== Brano da leggere ==
La profondità richiama inoltre le radici e le tradizioni e la cantina stessa, dove avviene appunto il percorso degustativo è un luogo profondo, che nasconde storie e segreti. Pensi che questa cantina è stata, in tempo di guerra, un rifugio per i civili che si nascondevano dai bombardamenti. In occasione di uno di questi da parte degli Americani, subito dopo l’armistizio dell’8 settembre 1943, qui c’erano nove persone nascoste ed una di loro, per gli effetti dell’esplosione, perse un piede.

Inoltre, il cibo è sicuramente qualcosa di profondo, nel senso che ha bisogno di lentezza per essere percepito e compreso.

I suoi ospiti sono principalmente italiani oppure stranieri ed in quali periodi dell’anno si concentrano?L’utenza è equamente ripartita tra italiani e stranieri. Intorno alle feste di Natale c’è maggiore turismo italiano. Dico italiano perché i miei ospiti non sono tutti toscani, spesso provengono anche da altre regioni, come ad esempio il Veneto, la Liguria, la Lombardia e l’Emilia Romagna.

Gli stranieri sono principalmente americani, canadesi, europei e russi e si concentrano nel periodo da marzo ad aprile. Per loro il viaggio in Italia, in particolare per gli americani, viene vissuto come una ‘ricompensa’ dopo un successo personale o professionale e può durare anche per dei mesi.

C’è differenza, se c’è, nell’approccio alla degustazione tra gli italiani e gli stranieri?

(Voci salvate)
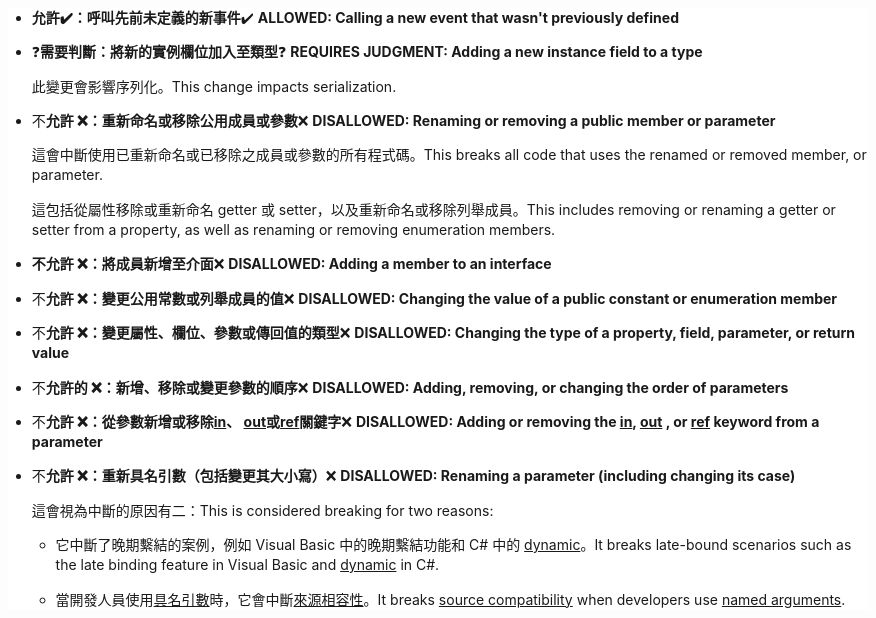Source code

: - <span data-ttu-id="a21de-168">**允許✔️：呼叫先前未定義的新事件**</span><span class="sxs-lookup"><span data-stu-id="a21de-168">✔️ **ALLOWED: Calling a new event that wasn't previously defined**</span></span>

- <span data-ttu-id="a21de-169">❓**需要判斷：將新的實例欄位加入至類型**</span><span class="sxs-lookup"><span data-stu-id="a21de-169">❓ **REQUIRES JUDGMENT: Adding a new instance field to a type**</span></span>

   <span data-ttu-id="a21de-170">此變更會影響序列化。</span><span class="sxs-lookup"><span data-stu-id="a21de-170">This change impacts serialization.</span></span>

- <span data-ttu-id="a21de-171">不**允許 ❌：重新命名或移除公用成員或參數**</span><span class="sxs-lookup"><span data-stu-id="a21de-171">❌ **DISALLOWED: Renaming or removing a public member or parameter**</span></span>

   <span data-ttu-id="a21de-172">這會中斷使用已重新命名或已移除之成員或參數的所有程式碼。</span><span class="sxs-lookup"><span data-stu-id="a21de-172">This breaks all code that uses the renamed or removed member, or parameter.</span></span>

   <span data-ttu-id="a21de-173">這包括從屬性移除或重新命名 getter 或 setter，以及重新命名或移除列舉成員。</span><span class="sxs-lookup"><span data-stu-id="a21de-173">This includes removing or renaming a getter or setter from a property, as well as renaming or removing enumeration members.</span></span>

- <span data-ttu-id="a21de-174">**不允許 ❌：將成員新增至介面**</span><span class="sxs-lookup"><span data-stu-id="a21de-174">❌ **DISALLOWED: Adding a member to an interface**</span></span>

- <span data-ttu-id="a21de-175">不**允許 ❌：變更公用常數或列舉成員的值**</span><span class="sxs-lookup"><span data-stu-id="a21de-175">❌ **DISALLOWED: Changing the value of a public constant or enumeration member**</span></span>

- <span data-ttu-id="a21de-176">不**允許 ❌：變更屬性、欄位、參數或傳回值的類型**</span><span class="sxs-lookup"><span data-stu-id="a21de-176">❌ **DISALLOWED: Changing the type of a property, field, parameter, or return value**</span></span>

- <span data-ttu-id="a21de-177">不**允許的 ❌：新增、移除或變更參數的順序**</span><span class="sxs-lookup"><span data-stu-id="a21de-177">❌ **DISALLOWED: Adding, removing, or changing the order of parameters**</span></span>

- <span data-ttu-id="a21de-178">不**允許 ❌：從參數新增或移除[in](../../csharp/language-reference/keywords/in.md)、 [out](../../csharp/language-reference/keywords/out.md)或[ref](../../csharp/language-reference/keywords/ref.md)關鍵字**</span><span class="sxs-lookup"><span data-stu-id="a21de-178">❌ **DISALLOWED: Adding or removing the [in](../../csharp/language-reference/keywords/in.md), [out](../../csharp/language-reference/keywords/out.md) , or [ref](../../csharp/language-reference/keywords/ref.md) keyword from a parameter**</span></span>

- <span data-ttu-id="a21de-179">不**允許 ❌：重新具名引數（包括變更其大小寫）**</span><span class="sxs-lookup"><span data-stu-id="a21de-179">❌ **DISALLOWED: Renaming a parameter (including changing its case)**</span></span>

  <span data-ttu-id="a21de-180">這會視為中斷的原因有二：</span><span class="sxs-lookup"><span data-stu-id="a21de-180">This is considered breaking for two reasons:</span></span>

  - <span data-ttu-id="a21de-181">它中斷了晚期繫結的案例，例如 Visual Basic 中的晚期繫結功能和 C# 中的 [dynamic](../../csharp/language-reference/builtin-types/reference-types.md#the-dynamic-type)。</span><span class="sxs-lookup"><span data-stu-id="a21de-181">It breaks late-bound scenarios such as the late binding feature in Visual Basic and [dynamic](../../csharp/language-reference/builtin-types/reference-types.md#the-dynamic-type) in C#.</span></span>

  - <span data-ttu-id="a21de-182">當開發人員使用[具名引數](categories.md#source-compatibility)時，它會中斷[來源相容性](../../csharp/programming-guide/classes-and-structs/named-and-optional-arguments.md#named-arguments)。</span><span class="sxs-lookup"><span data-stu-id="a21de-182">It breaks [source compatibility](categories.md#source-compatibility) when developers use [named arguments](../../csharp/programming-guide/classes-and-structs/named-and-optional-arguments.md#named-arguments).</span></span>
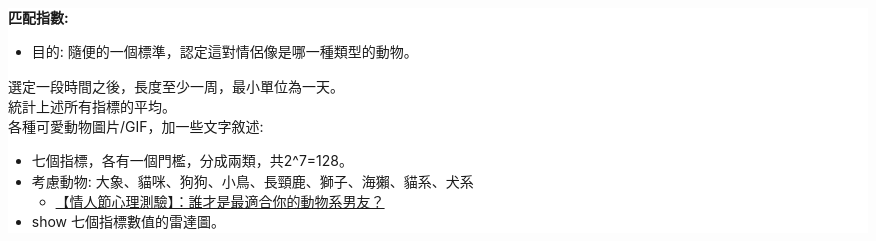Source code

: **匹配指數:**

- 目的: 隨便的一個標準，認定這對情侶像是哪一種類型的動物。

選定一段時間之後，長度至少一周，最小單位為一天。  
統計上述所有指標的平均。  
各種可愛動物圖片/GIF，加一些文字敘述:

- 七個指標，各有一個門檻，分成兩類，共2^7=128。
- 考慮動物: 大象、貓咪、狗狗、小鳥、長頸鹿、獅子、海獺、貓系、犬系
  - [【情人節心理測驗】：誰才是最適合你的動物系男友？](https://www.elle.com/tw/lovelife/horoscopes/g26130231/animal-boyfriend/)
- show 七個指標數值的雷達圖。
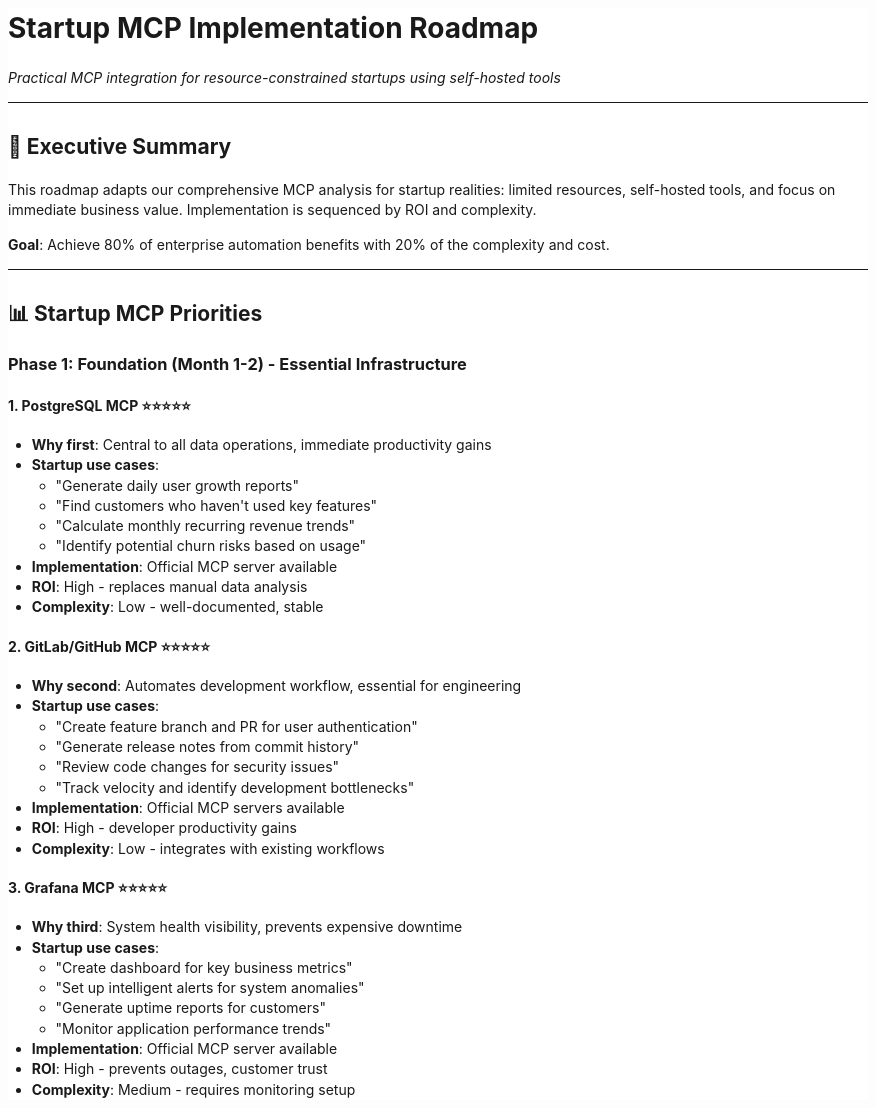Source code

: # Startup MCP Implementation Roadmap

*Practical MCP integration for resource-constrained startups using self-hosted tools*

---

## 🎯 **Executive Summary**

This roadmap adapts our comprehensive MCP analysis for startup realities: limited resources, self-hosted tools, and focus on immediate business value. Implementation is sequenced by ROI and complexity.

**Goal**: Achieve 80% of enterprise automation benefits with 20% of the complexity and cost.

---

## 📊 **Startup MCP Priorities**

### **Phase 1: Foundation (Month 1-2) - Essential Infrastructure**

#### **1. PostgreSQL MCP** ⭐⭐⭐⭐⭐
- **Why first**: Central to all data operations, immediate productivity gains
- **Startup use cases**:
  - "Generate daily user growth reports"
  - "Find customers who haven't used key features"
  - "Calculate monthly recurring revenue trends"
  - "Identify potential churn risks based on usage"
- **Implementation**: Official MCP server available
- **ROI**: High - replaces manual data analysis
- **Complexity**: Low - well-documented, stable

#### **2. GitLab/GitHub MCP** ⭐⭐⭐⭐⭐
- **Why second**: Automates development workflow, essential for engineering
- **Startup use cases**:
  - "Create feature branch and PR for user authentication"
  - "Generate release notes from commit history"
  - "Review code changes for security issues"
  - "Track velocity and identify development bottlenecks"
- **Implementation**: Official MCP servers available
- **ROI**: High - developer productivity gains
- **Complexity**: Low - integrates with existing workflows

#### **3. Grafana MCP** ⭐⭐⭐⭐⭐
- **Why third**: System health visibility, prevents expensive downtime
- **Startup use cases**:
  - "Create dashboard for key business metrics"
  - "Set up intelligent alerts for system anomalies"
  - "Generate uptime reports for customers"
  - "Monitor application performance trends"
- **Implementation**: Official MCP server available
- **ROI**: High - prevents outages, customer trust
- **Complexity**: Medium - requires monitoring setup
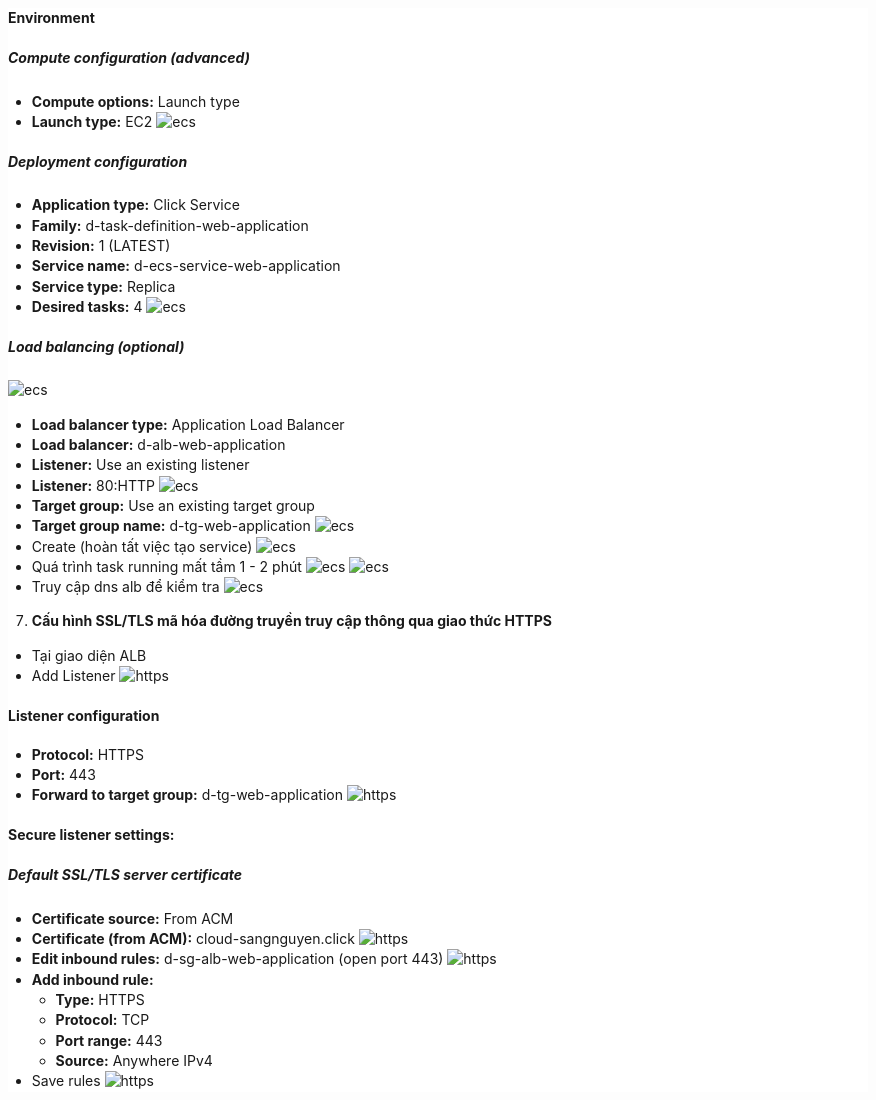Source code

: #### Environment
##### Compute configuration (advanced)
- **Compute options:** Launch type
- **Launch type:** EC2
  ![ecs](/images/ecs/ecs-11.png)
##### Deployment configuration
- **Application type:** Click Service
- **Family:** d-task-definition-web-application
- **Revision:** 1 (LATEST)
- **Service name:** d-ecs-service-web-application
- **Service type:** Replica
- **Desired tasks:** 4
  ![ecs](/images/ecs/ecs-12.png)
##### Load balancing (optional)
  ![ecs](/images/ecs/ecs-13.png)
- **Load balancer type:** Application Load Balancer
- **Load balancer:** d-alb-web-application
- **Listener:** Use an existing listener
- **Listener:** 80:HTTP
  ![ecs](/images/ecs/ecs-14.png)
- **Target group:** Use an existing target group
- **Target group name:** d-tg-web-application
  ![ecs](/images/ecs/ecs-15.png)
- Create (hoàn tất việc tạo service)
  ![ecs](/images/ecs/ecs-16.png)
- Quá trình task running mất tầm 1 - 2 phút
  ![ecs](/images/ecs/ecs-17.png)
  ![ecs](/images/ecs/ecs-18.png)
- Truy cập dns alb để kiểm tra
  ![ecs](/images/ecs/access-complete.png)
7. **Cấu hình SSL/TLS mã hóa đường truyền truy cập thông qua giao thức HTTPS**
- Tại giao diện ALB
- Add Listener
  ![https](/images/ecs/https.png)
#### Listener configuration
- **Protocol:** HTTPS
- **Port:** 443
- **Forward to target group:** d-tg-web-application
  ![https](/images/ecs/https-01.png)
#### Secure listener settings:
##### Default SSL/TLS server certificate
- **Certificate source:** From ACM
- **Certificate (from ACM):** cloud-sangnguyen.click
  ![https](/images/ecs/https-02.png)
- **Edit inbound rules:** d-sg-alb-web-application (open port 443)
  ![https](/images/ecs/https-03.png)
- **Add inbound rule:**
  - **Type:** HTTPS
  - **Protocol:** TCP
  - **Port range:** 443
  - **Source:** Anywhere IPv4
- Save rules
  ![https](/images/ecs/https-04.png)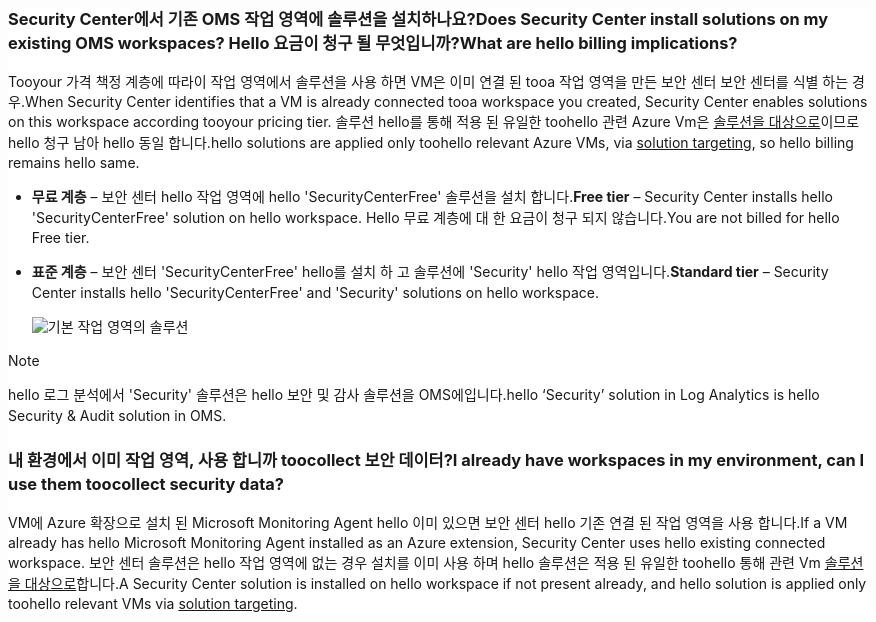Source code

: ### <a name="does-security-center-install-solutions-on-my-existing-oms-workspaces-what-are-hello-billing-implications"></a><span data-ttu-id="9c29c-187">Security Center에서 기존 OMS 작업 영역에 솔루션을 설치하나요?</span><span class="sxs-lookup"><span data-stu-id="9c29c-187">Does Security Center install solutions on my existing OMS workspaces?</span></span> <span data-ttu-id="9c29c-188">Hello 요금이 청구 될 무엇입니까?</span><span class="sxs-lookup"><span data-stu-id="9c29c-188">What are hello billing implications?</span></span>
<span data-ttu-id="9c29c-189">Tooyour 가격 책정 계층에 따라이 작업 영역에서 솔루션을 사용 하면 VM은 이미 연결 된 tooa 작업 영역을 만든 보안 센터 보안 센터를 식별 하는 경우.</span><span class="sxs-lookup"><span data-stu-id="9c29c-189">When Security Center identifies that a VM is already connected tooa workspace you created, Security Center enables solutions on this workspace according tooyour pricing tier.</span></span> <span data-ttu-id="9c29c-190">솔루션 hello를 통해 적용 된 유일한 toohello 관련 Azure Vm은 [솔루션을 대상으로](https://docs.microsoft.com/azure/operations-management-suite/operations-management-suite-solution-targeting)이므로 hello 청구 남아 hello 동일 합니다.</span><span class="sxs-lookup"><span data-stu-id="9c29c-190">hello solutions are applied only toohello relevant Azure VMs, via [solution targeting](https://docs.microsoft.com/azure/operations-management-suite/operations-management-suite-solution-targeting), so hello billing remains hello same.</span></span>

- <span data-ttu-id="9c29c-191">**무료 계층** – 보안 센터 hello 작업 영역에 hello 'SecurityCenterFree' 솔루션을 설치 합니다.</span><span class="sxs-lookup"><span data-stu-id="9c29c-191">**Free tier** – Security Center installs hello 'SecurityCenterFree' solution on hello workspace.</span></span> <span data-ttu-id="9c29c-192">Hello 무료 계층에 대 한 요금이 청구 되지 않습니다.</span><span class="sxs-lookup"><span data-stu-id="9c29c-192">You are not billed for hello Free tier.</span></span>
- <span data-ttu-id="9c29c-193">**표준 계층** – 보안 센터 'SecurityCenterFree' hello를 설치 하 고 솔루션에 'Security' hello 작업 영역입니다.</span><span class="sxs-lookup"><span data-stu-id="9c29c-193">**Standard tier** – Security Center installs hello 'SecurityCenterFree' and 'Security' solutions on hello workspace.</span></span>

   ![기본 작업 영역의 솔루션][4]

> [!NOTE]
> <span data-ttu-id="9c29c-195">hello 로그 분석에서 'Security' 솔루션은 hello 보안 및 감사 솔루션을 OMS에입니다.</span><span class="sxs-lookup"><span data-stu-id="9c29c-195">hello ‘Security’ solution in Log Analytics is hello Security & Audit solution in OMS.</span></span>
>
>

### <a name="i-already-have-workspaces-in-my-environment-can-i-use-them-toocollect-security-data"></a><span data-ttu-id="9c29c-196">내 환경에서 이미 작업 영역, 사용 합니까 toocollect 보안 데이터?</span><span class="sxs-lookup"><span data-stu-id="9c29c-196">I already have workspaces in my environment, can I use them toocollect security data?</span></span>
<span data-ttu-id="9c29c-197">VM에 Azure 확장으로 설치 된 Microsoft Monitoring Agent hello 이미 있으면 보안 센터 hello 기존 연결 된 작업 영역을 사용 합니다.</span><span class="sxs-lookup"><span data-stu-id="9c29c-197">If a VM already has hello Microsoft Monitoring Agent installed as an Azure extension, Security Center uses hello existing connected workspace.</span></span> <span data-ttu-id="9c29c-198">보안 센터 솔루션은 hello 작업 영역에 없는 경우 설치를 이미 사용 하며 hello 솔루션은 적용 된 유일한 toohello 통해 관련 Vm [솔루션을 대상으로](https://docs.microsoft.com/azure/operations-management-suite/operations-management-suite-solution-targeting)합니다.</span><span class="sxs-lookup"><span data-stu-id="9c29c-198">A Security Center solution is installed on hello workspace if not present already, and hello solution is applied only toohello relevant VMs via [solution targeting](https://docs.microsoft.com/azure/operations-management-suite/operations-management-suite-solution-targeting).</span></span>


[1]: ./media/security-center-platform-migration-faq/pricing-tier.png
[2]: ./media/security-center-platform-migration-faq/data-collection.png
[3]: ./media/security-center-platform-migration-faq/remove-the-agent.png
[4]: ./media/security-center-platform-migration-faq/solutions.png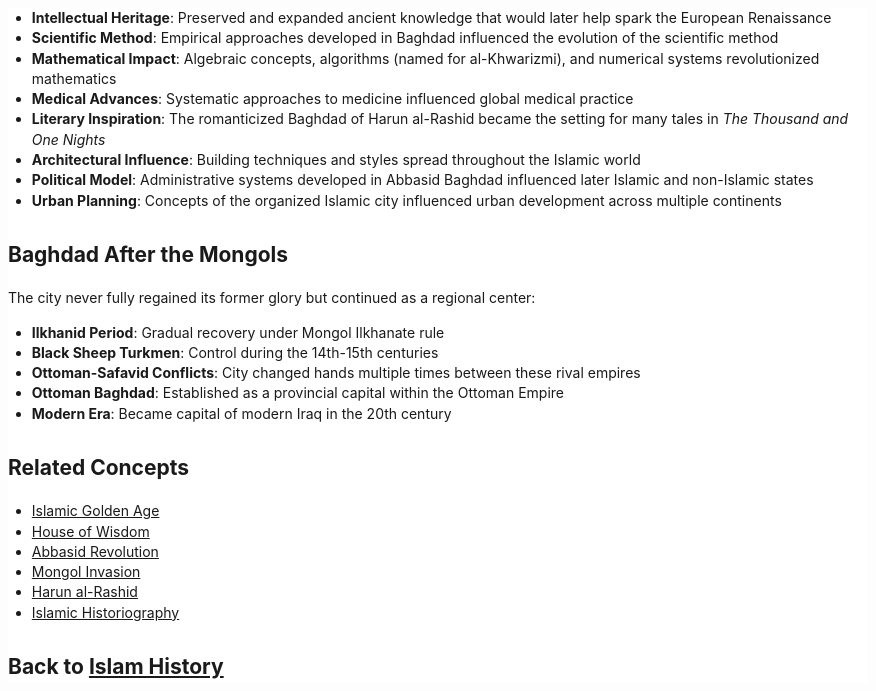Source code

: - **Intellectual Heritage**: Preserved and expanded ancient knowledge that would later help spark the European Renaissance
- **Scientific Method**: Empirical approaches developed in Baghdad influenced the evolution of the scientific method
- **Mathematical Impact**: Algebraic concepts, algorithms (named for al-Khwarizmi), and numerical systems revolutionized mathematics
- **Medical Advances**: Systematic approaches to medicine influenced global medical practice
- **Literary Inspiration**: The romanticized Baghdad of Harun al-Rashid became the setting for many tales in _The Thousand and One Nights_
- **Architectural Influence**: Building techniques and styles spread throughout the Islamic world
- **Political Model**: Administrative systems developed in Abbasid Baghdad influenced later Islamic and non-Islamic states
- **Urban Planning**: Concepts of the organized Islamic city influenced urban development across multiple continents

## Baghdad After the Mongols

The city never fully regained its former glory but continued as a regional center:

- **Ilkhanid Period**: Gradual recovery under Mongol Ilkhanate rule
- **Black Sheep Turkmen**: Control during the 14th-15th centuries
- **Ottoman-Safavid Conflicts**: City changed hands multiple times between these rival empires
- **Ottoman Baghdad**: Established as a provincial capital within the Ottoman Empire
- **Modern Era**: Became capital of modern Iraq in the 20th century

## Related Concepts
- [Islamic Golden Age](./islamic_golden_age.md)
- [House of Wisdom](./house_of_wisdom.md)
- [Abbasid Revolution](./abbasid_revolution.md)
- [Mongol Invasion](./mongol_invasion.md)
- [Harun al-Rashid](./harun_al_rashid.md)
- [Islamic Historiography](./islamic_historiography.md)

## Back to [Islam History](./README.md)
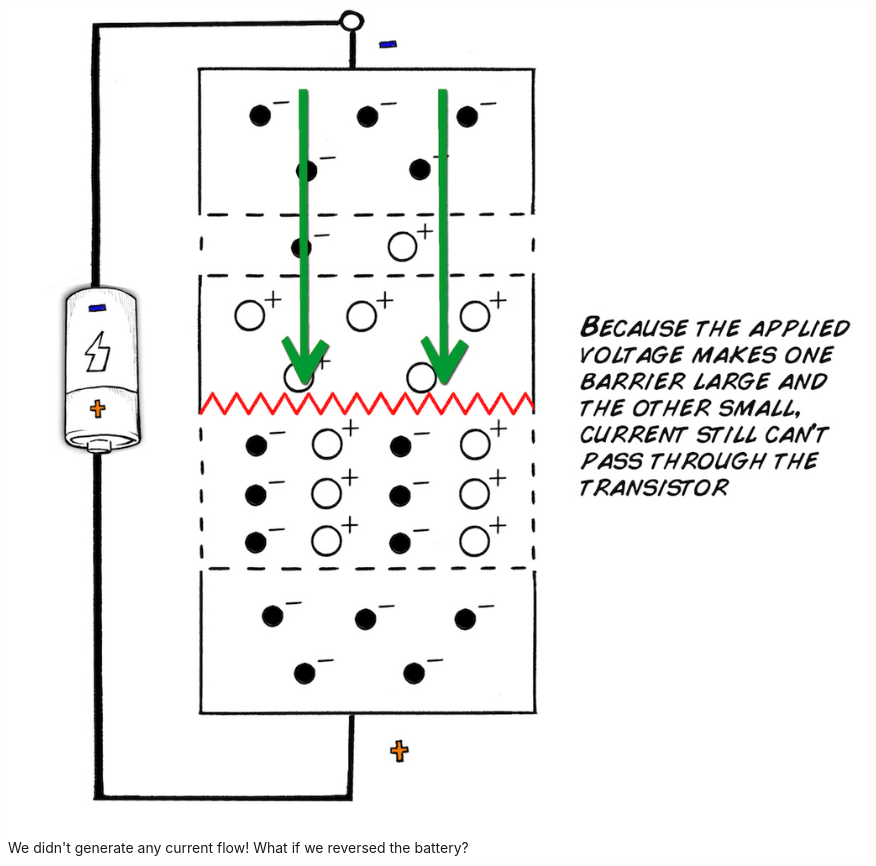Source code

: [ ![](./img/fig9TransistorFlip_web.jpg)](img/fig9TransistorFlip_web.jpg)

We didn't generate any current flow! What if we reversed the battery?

== Attività da svolgere ==
- 1) Rispondi in base al brano sulla cantina:
(a) Quante persone erano nascoste nella cantina durante il bombardamento degli Americani?
(b) Intorno a quali feste c'è maggiore turismo italiano?
(c) In quale periodo si concentrano gli ospiti stranieri?
- 2) Riscrivi il brano sulla cantina cominciando da "Inoltre, il cibo" e terminando con "e l’Emilia Romagna.", sostituendo "lentezza" con "calma".
- 3) Scrivi il seguito del brano sulla cantina, a partire dall'ultima frase riportata.

== Soluzioni degli esercizi ==
- 1)
(a) Nove persone.
(b) Intorno alle feste di Natale.
(c) Da marzo ad aprile.

- 2)
Inoltre, il cibo è sicuramente qualcosa di profondo, nel senso che ha bisogno di calma per essere percepito e compreso.

I suoi ospiti sono principalmente italiani oppure stranieri ed in quali periodi dell’anno si concentrano?L’utenza è equamente ripartita tra italiani e stranieri. Intorno alle feste di Natale c’è maggiore turismo italiano. Dico italiano perché i miei ospiti non sono tutti toscani, spesso provengono anche da altre regioni, come ad esempio il Veneto, la Liguria, la Lombardia e l’Emilia Romagna.

- 3)
Sì, c’è differenza e consiste nel dare una diversa considerazione ad un prodotto come la mortadella. Mi spiego meglio: gli italiani non si accontentano di degustare prodotti che già conoscono, anche se non sono propri della loro regione. Gli italiani hanno bisogno di degustare la mortadella, che reputano un prodotto poco prestigioso, in abbinamento al tartufo bianco. Ecco che un accostamento ricercato ed inaspettato genera in loro l’effetto sorpresa.

Gli stranieri invece apprezzano la grande varietà di prodotti proposti ed il tempo dedicato, che scorre lento e va contro i ritmi frenetici delle grandi città a cui sono abituati. Per alcuni di loro ad esempio il vino rappresenta addirittura un elemento esotico: i canadesi stentano a credere che sia fatto con l’uva!

Tra le recensioni scritte dai suoi ospiti ce n’è una che dice: “Un grazie enorme a Paolo per averci fatto sentire come a ‘casa’. Sì perché questa è l’atmosfera che si è creata nella sua ‘bottega’. Sembrava di essere a casa di amici tanto il tempo è passato veloce tra assaggi di squisiti prodotti”. Secondo lei perché la gente qui si sente come a casa?
Le persone trascorrono circa due ore in degustazione, quindi entrano come clienti ed escono come “amici”. Mangiano ed ascoltano aneddoti, che riguardano la storia della mia famiglia e della cantina, ed apprendono che le parole e le ricette si muovono come le persone. Un esempio su tutti è il prosciutto stagionato due anni sotto la cenere di quercia, una ricetta che proviene dal Protomagno casentinese, dove a fine Settecento andavano a lavorare i carbonai di questa zona, che oltre a fare il proprio mestiere imparavano anche uno stile di vita, dei modi di dire ed inevitabilmente delle abitudini gastronomiche.

Questo posto quindi vuole custodire, oltre alle storie ed alle tradizioni, anche i prodotti genuini?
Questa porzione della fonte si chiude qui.